Andrew Milligan OBE, Head of Global Strategy, Aberdeen Standard Investments
Financial markets are attempting to price in a rapid and unprecedented series of shocks to the world economy. The net result has been the fastest bear market in the history of equities. Should investors buy or sell even at these depressed levels for the FTSE100?
To answer such a question, we need to know several facts. Firstly, will public health measures, especially the creation of effective vaccines, bring this pandemic under control within a few months? Unfortunately, most experts emphasise the impossibility of knowing an answer at this stage. Secondly, how effective will the monetary and fiscal responses be from governments around the world. Clearly many economies will experience a short, sharp recession. The shut-down of so much travel and entertainment, so many shops and borders, will ensure that is the case. The key issue is how long will the recession last. Unlike the 2008-09 banking crisis, this is a widespread demand and supply side shock. Central banks have responded aggressively, with sizeable interest rate cuts plus a series of measures to ensure banks continue to supply credit to their borrowers. This is necessary, but not sufficient. Many households and businesses, small and large, will need cash flows to keep them afloat and prevent bankruptcy or default. Measures to support local restaurants or nationwide cinema chains will necessarily be different to car parts suppliers or national airlines. Politicians are slowly preparing the country for a really major expansion of government debt; we saw the early indications in the UK Budget a few weeks ago. Examples could include faster benefit procedures, more sick pay, holidays for business rates, long-term company loans.
Bond markets are pricing in close to zero interest rates and weak inflation for the foreseeable future.

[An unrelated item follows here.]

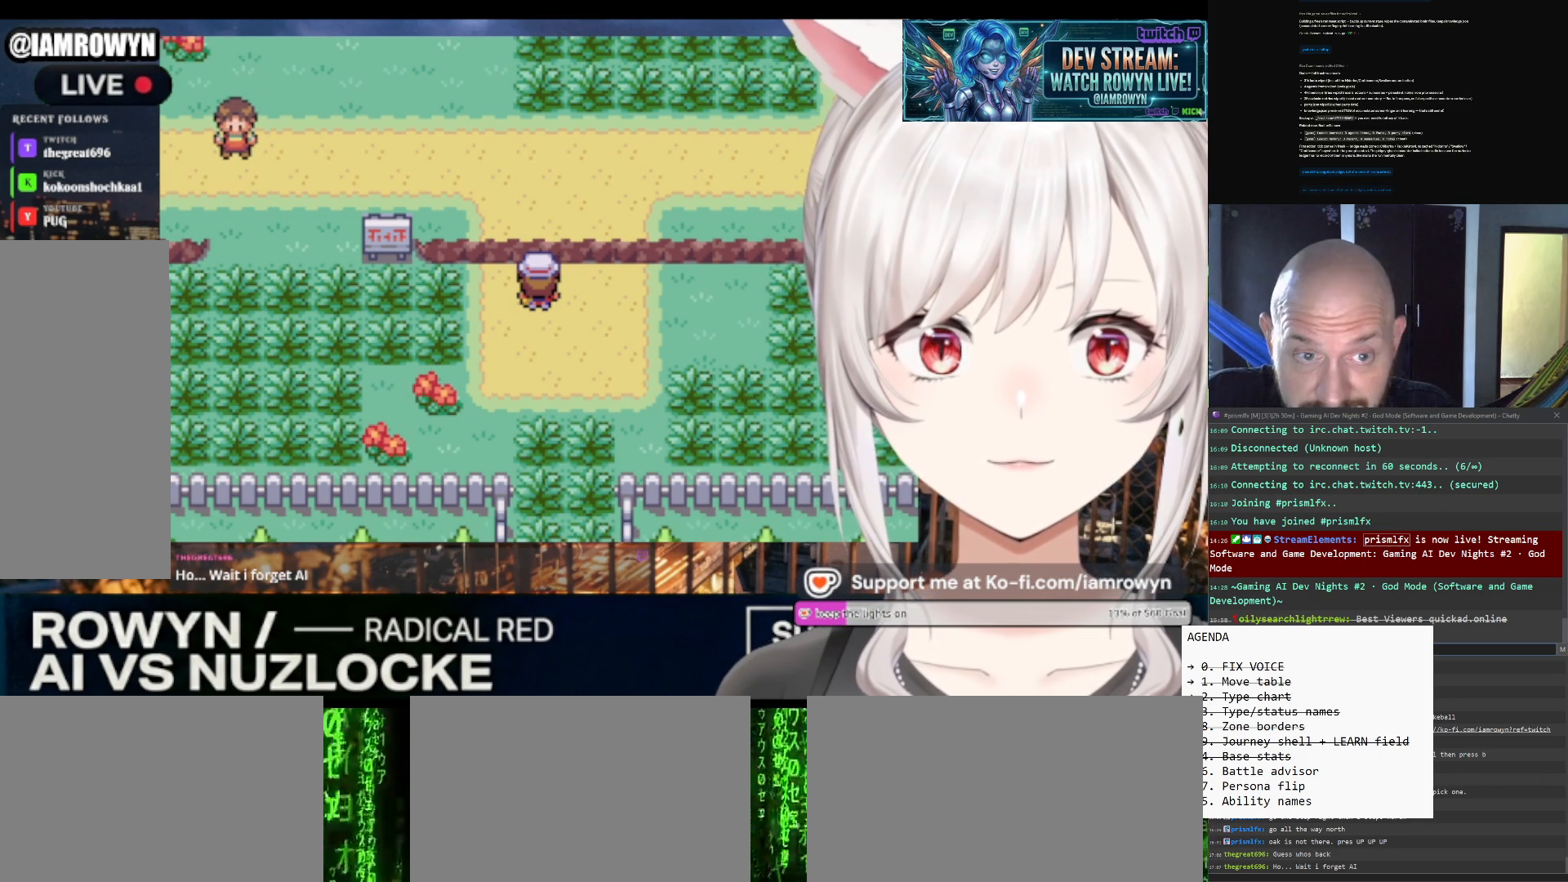
{"buttons": ["DPAD_UP"], "events": []}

What do market valuations tell us? Bond markets are pricing in close to zero interest rates and weak inflation for the foreseeable future. This makes considerable sense; politicians should focus on debt servicing rather than overall debt levels. Equity markets are pricing in a recession, but clearly could still fall further if the downturn lasts 9-12 rather than 3-6 months.
Amidst a blizzard of conflicting facts and figures, a few key issues are worth focusing on. The first is the rate of improvement in the corona virus statistics. The second is the speed with which governments use their fiscal firepower to support households and businesses - as in war time borrow today and sort out the bill tomorrow. Economic data will be poor for some months but signs are appearing in the economies first affected by the virus, such as China and South Korea, that commercial activity has started to recover.
Some of the implications for investors are already clear. Profits will take a hit. For those building up a pension pot, it will take time to re-build wealth, as it did after 2000 or 2008. For those relying on an income then suspensions to dividend payments are possible. So the emphasis should be on searching for quality companies which can survive the pandemic, investment firms who can be dynamic in their decision making, and absolute return funds designed to withstand this sort of crisis.